TASK GOAL – Transcribe every line of text in the rows below precisely as it appears, keeping the original line breaks. Leave the pictures out of your answer.

(Stored data entries)
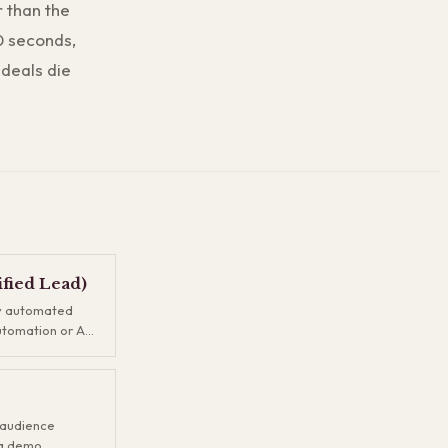
r than the
30 seconds,
 deals die
fied Lead)
by automated
utomation or AI
ignals and
ever reviews it.
ads and true
 as a filter so
r audience
prospects
 a demo,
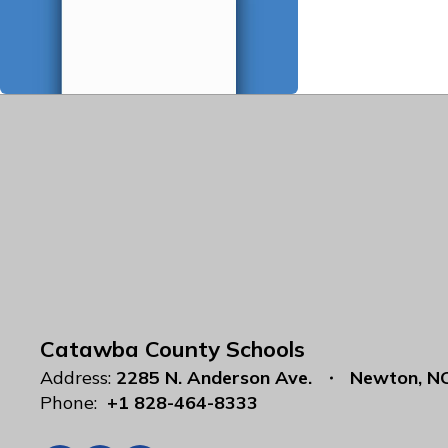
Catawba County Schools
Address:
2285 N. Anderson Ave.
Newton, N
Phone:
+1 828-464-8333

SOLUTION –
r than the
30 seconds,
 deals die
fied Lead)
by automated
utomation or AI
ignals and
ever reviews it.
ads and true
 as a filter so
r audience
prospects
 a demo,
Catawba County Schools
Address:
2285 N. Anderson Ave.
Newton, N
Phone:
+1 828-464-8333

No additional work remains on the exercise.